Tahoe Therapeutics has secured $30 million in funding to construct what the company describes as the world’s most comprehensive dataset for training artificial intelligence models of human cells. The biotech startup plans to generate one billion single-cell datapoints that will map interactions between tens of thousands of drug molecules and human biology.
Building on Previous Success
The funding round, spearheaded by Amplify Partners, attracted participation from Databricks Ventures, Wing Venture Capital, General Catalyst, Civilization Ventures, Conviction, Mubadala Capital Ventures, Overlap Holdings, and AIX Ventures. This investment follows the company’s earlier release of Tahoe-100M, which the firm positioned as the first gigascale perturbative single-cell dataset.
Since its open-source release several months ago, Tahoe-100M has been downloaded close to 100,000 times and has become a reference point for organizations developing virtual cell models, from major AI laboratories to specialized research institutions. The dataset has already contributed to identifying potential therapeutic candidates for significant cancer subtypes and novel targets across multiple treatment approaches.
Scaling Data Generation
The new initiative represents a substantial expansion of the company’s data generation capabilities. While Tahoe-100M required the development of novel methods for producing single-cell data, the upcoming dataset will be ten times larger in scope.
“Building Tahoe-100M required us to invent new ways to generate single-cell data. Now, we’re applying that superpower to go 10x further” ~ Nima Alidoust, CEO and co-founder.
The expanded dataset aims to map one million drug-patient interactions, a scale that the company says was previously unachievable. This comprehensive mapping effort is intended to support the development of precision medicines for cancer and other therapeutic areas.
Strategic Partnership Model
Rather than making the new dataset broadly available, Tahoe Therapeutics plans to select a single strategic partner to share access to the data.

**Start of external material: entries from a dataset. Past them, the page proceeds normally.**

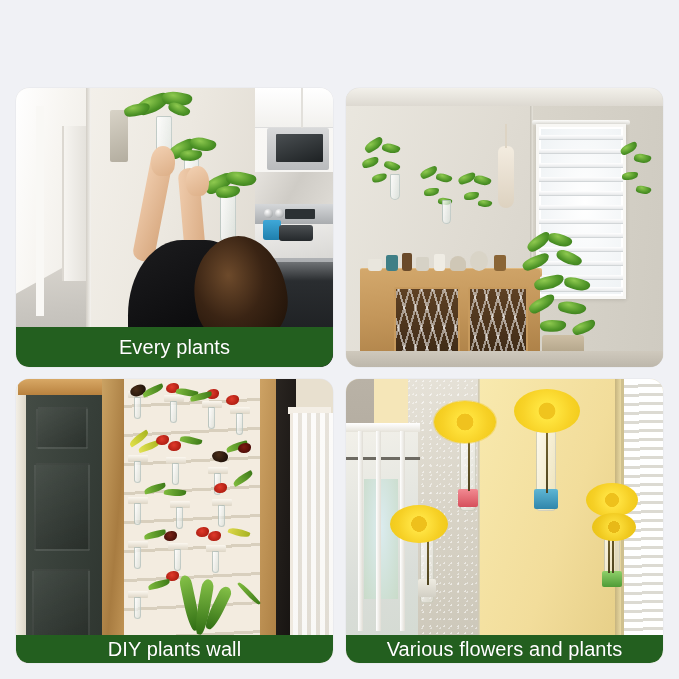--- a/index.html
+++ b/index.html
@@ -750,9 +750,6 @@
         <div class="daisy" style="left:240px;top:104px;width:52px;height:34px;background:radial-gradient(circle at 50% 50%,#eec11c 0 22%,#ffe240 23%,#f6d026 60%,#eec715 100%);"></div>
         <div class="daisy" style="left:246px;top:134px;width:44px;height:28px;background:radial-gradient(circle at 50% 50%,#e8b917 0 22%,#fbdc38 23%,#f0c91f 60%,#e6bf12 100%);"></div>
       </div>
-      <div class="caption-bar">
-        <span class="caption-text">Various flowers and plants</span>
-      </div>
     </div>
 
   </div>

This partner, whether a pharmaceutical company or AI firm, would bring complementary capabilities in clinical development or modeling expertise. The collaboration aims to develop the first medicines powered by virtual cell models.
This approach marks a departure from the open-source model used for Tahoe-100M and reflects the company’s focus on translating data insights into clinical applications. The partnership structure is designed to accelerate the path from biological discovery to therapeutic development.

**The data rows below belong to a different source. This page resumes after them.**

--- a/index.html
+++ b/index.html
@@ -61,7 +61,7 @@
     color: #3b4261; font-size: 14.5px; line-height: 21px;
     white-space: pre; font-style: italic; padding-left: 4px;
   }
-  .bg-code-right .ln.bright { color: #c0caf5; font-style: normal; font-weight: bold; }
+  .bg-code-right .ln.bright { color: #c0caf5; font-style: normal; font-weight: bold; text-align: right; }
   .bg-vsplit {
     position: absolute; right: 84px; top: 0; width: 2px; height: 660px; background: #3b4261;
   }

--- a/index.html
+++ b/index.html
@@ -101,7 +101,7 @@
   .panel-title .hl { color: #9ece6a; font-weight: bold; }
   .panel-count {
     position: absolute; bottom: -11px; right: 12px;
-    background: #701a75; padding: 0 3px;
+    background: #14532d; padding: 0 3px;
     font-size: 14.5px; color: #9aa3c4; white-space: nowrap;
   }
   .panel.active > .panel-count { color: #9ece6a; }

Addressing Clinical Translation Challenges
The investment thesis behind Tahoe Therapeutics addresses persistent challenges in drug development, particularly the gap between molecular design and clinical success.
“While structural models have accelerated molecular design, they rarely translate to clinical success — a problem that remains one of the biggest challenges in drug development” ~ Sunil Dhaliwal, General Partner at Amplify Partners
The company’s approach centers on generating large-scale drug-patient datasets to train high-dimensional, cell-based AI models. This methodology aims to reduce clinical trial failure rates by providing more accurate predictions of how therapeutic candidates will perform in human patients.

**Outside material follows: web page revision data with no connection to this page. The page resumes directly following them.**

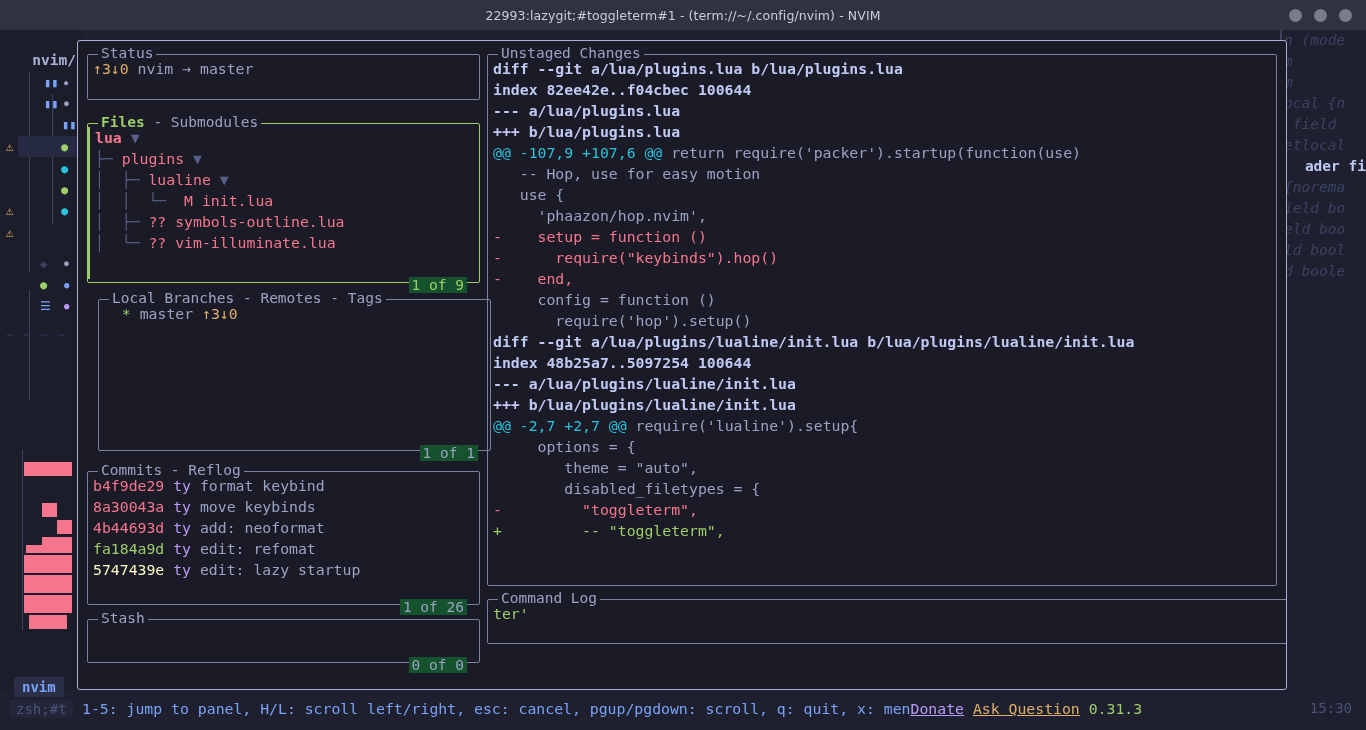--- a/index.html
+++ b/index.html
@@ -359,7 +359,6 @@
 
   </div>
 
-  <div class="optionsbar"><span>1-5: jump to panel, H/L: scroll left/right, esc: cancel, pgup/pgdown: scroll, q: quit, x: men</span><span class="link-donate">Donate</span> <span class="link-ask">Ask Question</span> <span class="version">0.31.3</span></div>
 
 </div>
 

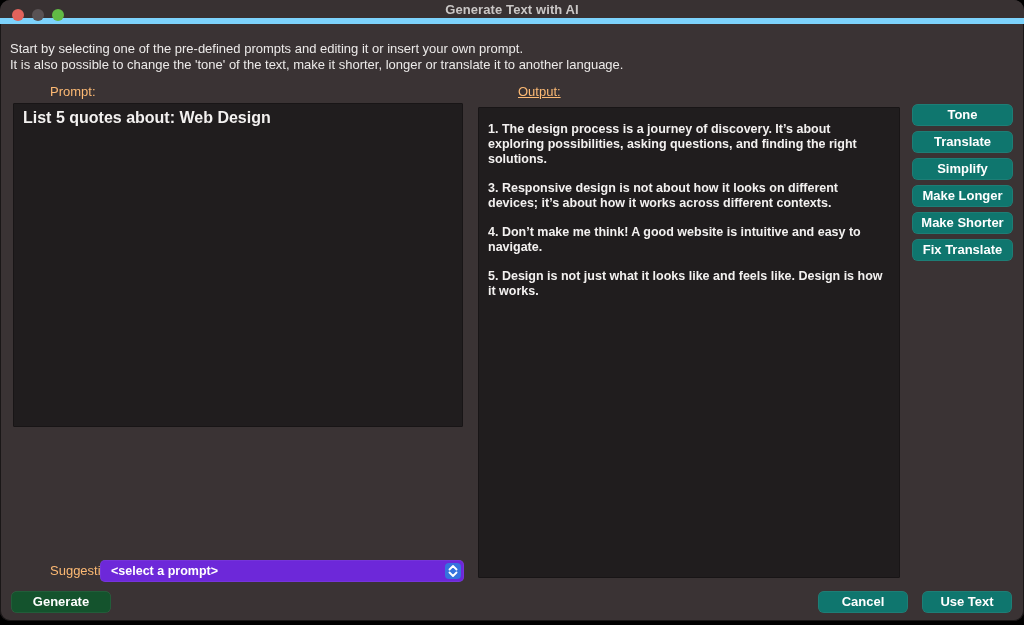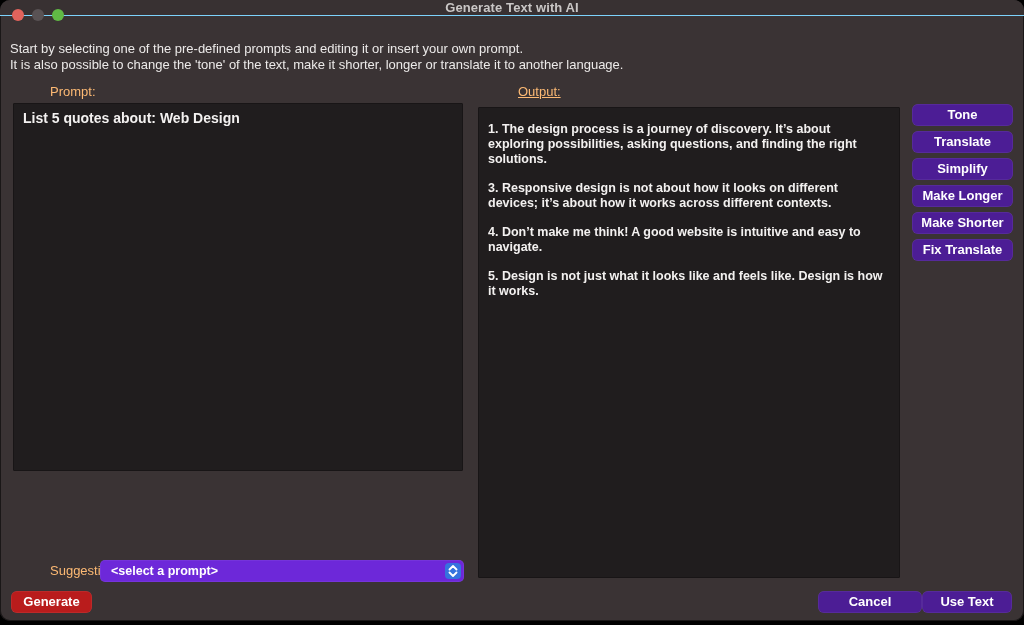--- a/index.html
+++ b/index.html
@@ -11,8 +11,8 @@
             box-shadow:0 0 0 1px rgba(0,0,0,0.55) inset; }
 
   
-  .titlebar { position:relative; height:16px; background:#383132;
-              border-bottom:1px solid #7dd3fc; display:flex;
+  .titlebar { position:relative; height:24px; background:#383132;
+              border-bottom:6px solid #7dd3fc; display:flex;
               align-items:center; justify-content:center; }
   .titlebar-title { font-size:13px; font-weight:700; color:#cac7c6; letter-spacing:.1px; }
   .traffic { position:absolute; left:12px; top:9px; display:flex; gap:8px; }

Scientific Foundation and Team
Tahoe Therapeutics was founded by Nima Alidoust, Johnny Yu, Hani Goodzari, and Kevan Shokat, bringing together expertise in single-cell genomics, machine learning, and drug discovery. The company’s technological platform builds on scientific breakthroughs developed at the University of California, San Francisco.
The platform enables large-scale, single-cell drug screening across diverse patient contexts, making previously impossible experiments both feasible and scalable. This capability forms the foundation for training disease-relevant foundation models of human cells.
Future Applications
Beyond dataset construction, Tahoe Therapeutics is advancing its own therapeutic programs toward clinical development. The company views the expanded dataset as supporting what CEO Nima Alidoust described as “the GPT moment for AI models of human cells” drawing parallels to breakthrough advances in language modeling.
The focus on precision medicine reflects the company’s belief that understanding drug-patient interactions at the cellular level can improve therapeutic outcomes. By mapping these interactions at unprecedented scale, Tahoe aims to enable the development of treatments tailored to specific patient populations and disease contexts.